Data shown Block Start

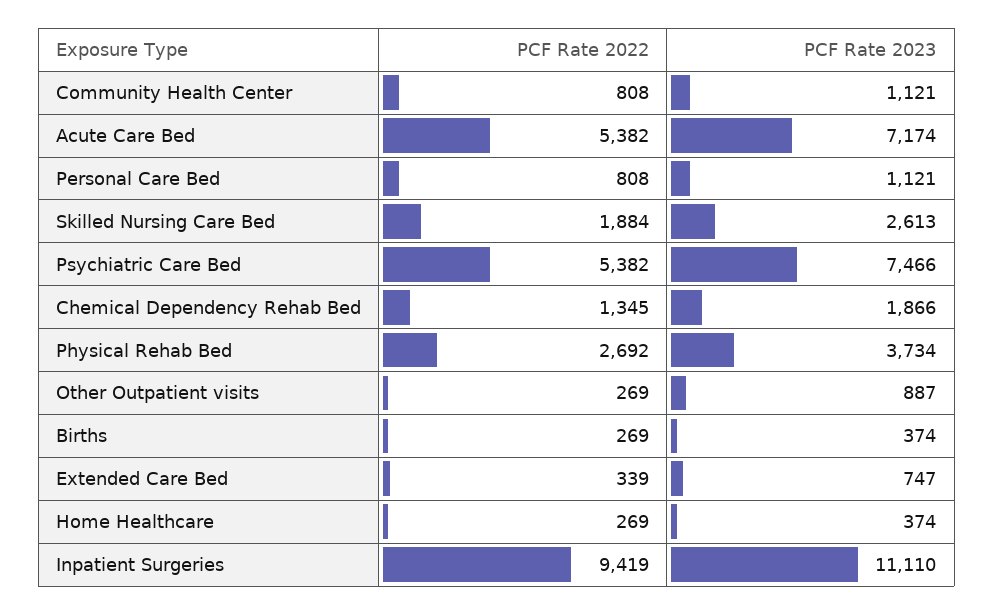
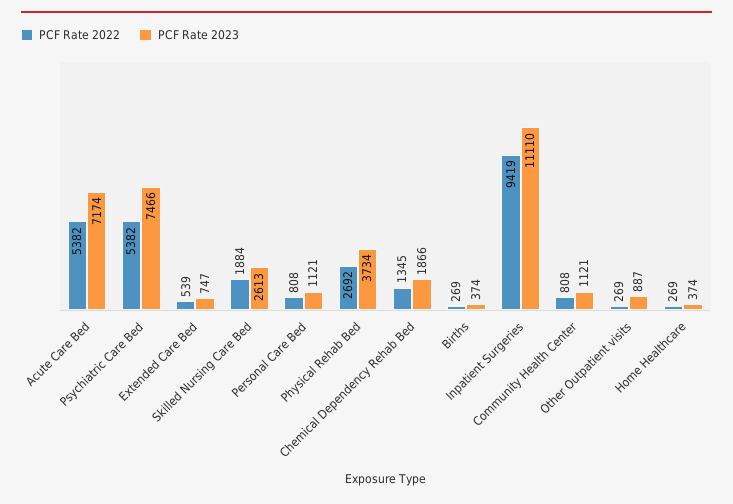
  {
    "PCF Rate 2022": {
      "Community Health Center": 808,
      "Acute Care Bed": 5382,
      "Personal Care Bed": 808,
      "Skilled Nursing Care Bed": 1884,
      "Psychiatric Care Bed": 5382,
      "Chemical Dependency Rehab Bed": 1345,
      "Physical Rehab Bed": 2692,
      "Other Outpatient visits": 269,
      "Births": 269,
-     "Extended Care Bed": 339,
+     "Extended Care Bed": 539,
      "Home Healthcare": 269,
      "Inpatient Surgeries": 9419
    },
    "PCF Rate 2023": {
      "Community Health Center": 1121,
      "Acute Care Bed": 7174,
      "Personal Care Bed": 1121,
      "Skilled Nursing Care Bed": 2613,
      "Psychiatric Care Bed": 7466,
      "Chemical Dependency Rehab Bed": 1866,
      "Physical Rehab Bed": 3734,
      "Other Outpatient visits": 887,
      "Births": 374,
      "Extended Care Bed": 747,
      "Home Healthcare": 374,
      "Inpatient Surgeries": 11110
    }
  }

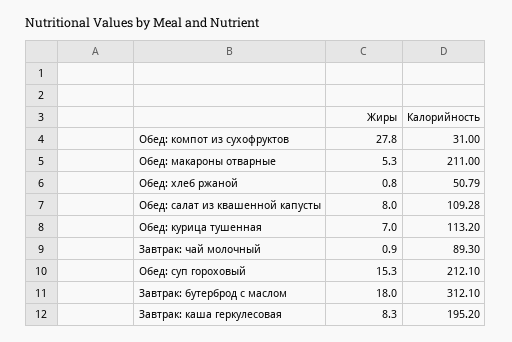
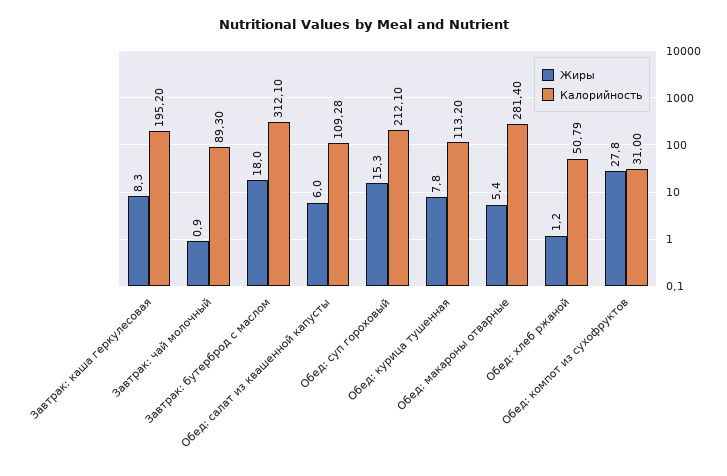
  {
    "Жиры": {
      "Обед: компот из сухофруктов": 27.8,
-     "Обед: макароны отварные": 5.3,
+     "Обед: макароны отварные": 5.4,
-     "Обед: хлеб ржаной": 0.8,
+     "Обед: хлеб ржаной": 1.2,
-     "Обед: салат из квашенной капусты": 8,
+     "Обед: салат из квашенной капусты": 6,
-     "Обед: курица тушенная": 7,
+     "Обед: курица тушенная": 7.8,
      "Завтрак: чай молочный": 0.9,
      "Обед: суп гороховый": 15.3,
      "Завтрак: бутерброд с маслом": 18,
      "Завтрак: каша геркулесовая": 8.3
    },
    "Калорийность": {
      "Обед: компот из сухофруктов": 31,
-     "Обед: макароны отварные": 211,
+     "Обед: макароны отварные": 281.4,
      "Обед: хлеб ржаной": 50.79,
      "Обед: салат из квашенной капусты": 109.28,
      "Обед: курица тушенная": 113.2,
      "Завтрак: чай молочный": 89.3,
      "Обед: суп гороховый": 212.1,
      "Завтрак: бутерброд с маслом": 312.1,
      "Завтрак: каша геркулесовая": 195.2
    }
  }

Data shown Block End

▶ **Exercise prompt**: Restate every line above exactly, omitting images.

▶ **Exercise response**:
  {
    "PCF Rate 2022": {
      "Community Health Center": 808,
      "Acute Care Bed": 5382,
      "Personal Care Bed": 808,
      "Skilled Nursing Care Bed": 1884,
      "Psychiatric Care Bed": 5382,
      "Chemical Dependency Rehab Bed": 1345,
      "Physical Rehab Bed": 2692,
      "Other Outpatient visits": 269,
      "Births": 269,
-     "Extended Care Bed": 339,
+     "Extended Care Bed": 539,
      "Home Healthcare": 269,
      "Inpatient Surgeries": 9419
    },
    "PCF Rate 2023": {
      "Community Health Center": 1121,
      "Acute Care Bed": 7174,
      "Personal Care Bed": 1121,
      "Skilled Nursing Care Bed": 2613,
      "Psychiatric Care Bed": 7466,
      "Chemical Dependency Rehab Bed": 1866,
      "Physical Rehab Bed": 3734,
      "Other Outpatient visits": 887,
      "Births": 374,
      "Extended Care Bed": 747,
      "Home Healthcare": 374,
      "Inpatient Surgeries": 11110
    }
  }

  {
    "Жиры": {
      "Обед: компот из сухофруктов": 27.8,
-     "Обед: макароны отварные": 5.3,
+     "Обед: макароны отварные": 5.4,
-     "Обед: хлеб ржаной": 0.8,
+     "Обед: хлеб ржаной": 1.2,
-     "Обед: салат из квашенной капусты": 8,
+     "Обед: салат из квашенной капусты": 6,
-     "Обед: курица тушенная": 7,
+     "Обед: курица тушенная": 7.8,
      "Завтрак: чай молочный": 0.9,
      "Обед: суп гороховый": 15.3,
      "Завтрак: бутерброд с маслом": 18,
      "Завтрак: каша геркулесовая": 8.3
    },
    "Калорийность": {
      "Обед: компот из сухофруктов": 31,
-     "Обед: макароны отварные": 211,
+     "Обед: макароны отварные": 281.4,
      "Обед: хлеб ржаной": 50.79,
      "Обед: салат из квашенной капусты": 109.28,
      "Обед: курица тушенная": 113.2,
      "Завтрак: чай молочный": 89.3,
      "Обед: суп гороховый": 212.1,
      "Завтрак: бутерброд с маслом": 312.1,
      "Завтрак: каша геркулесовая": 195.2
    }
  }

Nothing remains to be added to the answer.